Why calculus is so much more than "derivatives"
Many students, traumatised by school, think of calculus as a collection of rote procedures for computing slopes. That impression badly underestimates the subject. Calculus also gives us:
- Convexity. A function is convex if its graph curves upward like a bowl. When the loss is convex, gradient descent is guaranteed to find the global minimum, we can never get stuck in a poor local valley because no such valleys exist. Linear and logistic regression have convex losses; deep neural networks do not. Knowing whether your problem is convex tells you what kind of guarantees you can expect from your optimiser, and most of the deep-learning literature can be read as a pragmatic study of how to train non-convex models well.
- Taylor expansions. Locally, almost any smooth function looks like a polynomial. The Taylor expansion makes this precise: it approximates a function near a point by its value, its gradient, its Hessian, and so on. Newton's method uses the quadratic part of the Taylor expansion to take a smarter step than vanilla gradient descent. The natural-gradient methods used in reinforcement learning use a slightly different but related idea. Even ordinary stochastic gradient descent can be analysed as following the gradient of a Taylor approximation.

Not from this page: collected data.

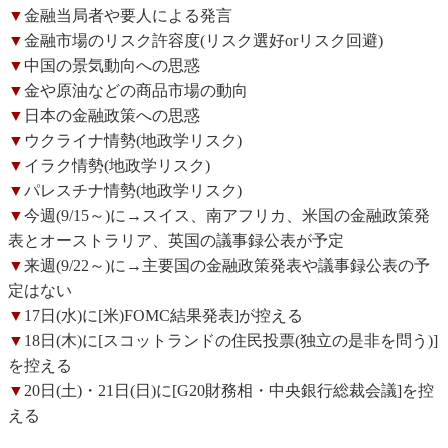
▼
金融当局者や要人による発言
▼
金融市場のリスク許容度(リスク選好orリスク回避)
▼
中国の景気動向への思惑
▼
金や原油などの商品市場の動向
▼
日本の金融政策への思惑
▼
ウクライナ情勢(地政学リスク)
▼
イラク情勢(地政学リスク)
▼
パレスチナ情勢(地政学リスク)
▼
今週(9/15～)に→スイス、南アフリカ、米国の金融政策発
表とオーストラリア、英国の議事録公表が予定
▼
来週(9/22～)に→主要国の金融政策発表や議事録公表の予
定はない
▼
17日(水)に[米)FOMC結果発表]が控える
▼
18日(木)に[スコットランドの住民投票(独立の是非を問う)]
を控える
▼
20日(土)・21日(日)に[G20財務相・中央銀行総裁会議]を控
える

- Integration. Differentiation has a partner, integration, which we shall need the moment we move from calculus into probability theory in Chapter 4. Probability densities must integrate to one; expected values are integrals; the partition functions of statistical models are integrals. Bayesian inference is, in the end, an exercise in computing or approximating high-dimensional integrals, and modern variational methods replace exact integration with optimisation problems that are themselves solved by gradient descent.

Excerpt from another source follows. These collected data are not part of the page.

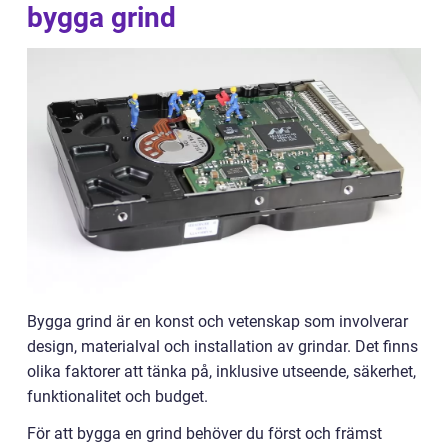
bygga grind
Bygga grind är en konst och vetenskap som involverar
design, materialval och installation av grindar. Det finns
olika faktorer att tänka på, inklusive utseende, säkerhet,
funktionalitet och budget.
För att bygga en grind behöver du först och främst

- Calculus of variations. This is the calculus not of single numbers or single vectors but of entire functions. We ask: what function makes a given quantity smallest? The Euler–Lagrange equation, central to physics, also appears in machine learning when we derive evidence lower bounds for variational autoencoders or optimal-policy equations in reinforcement learning. It is calculus, scaled up to infinite dimensions.
The full power of calculus is invisible if you only think of it as the inverse of differentiation. Every time you read a paper that proves a convergence rate, derives a regularisation penalty, justifies a loss function, bounds a gap between model and data, or analyses a learning algorithm, calculus is the language in which the argument is conducted. The chapter ahead will try to give you a working command of that language.
What you should take away
- Every modern AI system is a parameterised function, and training that system means choosing parameters that make a loss function small.
- For non-trivial models the loss has no closed-form minimiser; we must iterate, and the natural direction to iterate in is the negative of the gradient.
- The gradient, an arrow pointing in the direction of steepest increase, is a calculus object, and gradient descent is the algorithm that exploits it.
- Linear algebra (Chapter 2) supplies the static structure of the model; calculus (this chapter) supplies the dynamics of training. They are partners, and neither is sufficient on its own.
- Calculus is much more than slope-finding: convexity, Taylor expansions, integration, and the calculus of variations all reappear throughout AI, and a fluent practitioner needs to recognise them in the wild.